(Data entries)
===============

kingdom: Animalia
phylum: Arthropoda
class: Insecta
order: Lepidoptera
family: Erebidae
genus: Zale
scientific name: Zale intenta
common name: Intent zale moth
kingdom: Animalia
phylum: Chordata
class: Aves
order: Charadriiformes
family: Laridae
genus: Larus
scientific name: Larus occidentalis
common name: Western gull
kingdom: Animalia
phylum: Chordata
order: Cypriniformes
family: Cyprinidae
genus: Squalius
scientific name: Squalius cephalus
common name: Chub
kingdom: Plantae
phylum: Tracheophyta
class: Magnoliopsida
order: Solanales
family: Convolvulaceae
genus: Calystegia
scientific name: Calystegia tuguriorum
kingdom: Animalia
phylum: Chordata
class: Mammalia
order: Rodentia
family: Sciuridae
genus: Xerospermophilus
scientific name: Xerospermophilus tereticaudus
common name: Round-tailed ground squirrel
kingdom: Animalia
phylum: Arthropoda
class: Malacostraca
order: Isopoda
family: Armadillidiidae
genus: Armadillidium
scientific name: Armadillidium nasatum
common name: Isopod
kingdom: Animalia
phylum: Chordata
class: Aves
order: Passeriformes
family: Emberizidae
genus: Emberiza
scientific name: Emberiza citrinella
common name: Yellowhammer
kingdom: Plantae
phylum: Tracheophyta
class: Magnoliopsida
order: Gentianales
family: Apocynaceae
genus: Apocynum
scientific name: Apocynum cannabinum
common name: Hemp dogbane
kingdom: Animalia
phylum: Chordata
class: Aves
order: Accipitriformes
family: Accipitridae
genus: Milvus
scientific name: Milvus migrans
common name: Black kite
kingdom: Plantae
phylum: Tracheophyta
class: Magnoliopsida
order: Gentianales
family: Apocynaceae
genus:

===============

• **Exercise task**:
Reproduce every line of the data entries above without any changes, from the first entry through the last.

• **Task result**:
kingdom: Animalia
phylum: Arthropoda
class: Insecta
order: Lepidoptera
family: Erebidae
genus: Zale
scientific name: Zale intenta
common name: Intent zale moth
kingdom: Animalia
phylum: Chordata
class: Aves
order: Charadriiformes
family: Laridae
genus: Larus
scientific name: Larus occidentalis
common name: Western gull
kingdom: Animalia
phylum: Chordata
order: Cypriniformes
family: Cyprinidae
genus: Squalius
scientific name: Squalius cephalus
common name: Chub
kingdom: Plantae
phylum: Tracheophyta
class: Magnoliopsida
order: Solanales
family: Convolvulaceae
genus: Calystegia
scientific name: Calystegia tuguriorum
kingdom: Animalia
phylum: Chordata
class: Mammalia
order: Rodentia
family: Sciuridae
genus: Xerospermophilus
scientific name: Xerospermophilus tereticaudus
common name: Round-tailed ground squirrel
kingdom: Animalia
phylum: Arthropoda
class: Malacostraca
order: Isopoda
family: Armadillidiidae
genus: Armadillidium
scientific name: Armadillidium nasatum
common name: Isopod
kingdom: Animalia
phylum: Chordata
class: Aves
order: Passeriformes
family: Emberizidae
genus: Emberiza
scientific name: Emberiza citrinella
common name: Yellowhammer
kingdom: Plantae
phylum: Tracheophyta
class: Magnoliopsida
order: Gentianales
family: Apocynaceae
genus: Apocynum
scientific name: Apocynum cannabinum
common name: Hemp dogbane
kingdom: Animalia
phylum: Chordata
class: Aves
order: Accipitriformes
family: Accipitridae
genus: Milvus
scientific name: Milvus migrans
common name: Black kite
kingdom: Plantae
phylum: Tracheophyta
class: Magnoliopsida
order: Gentianales
family: Apocynaceae
genus:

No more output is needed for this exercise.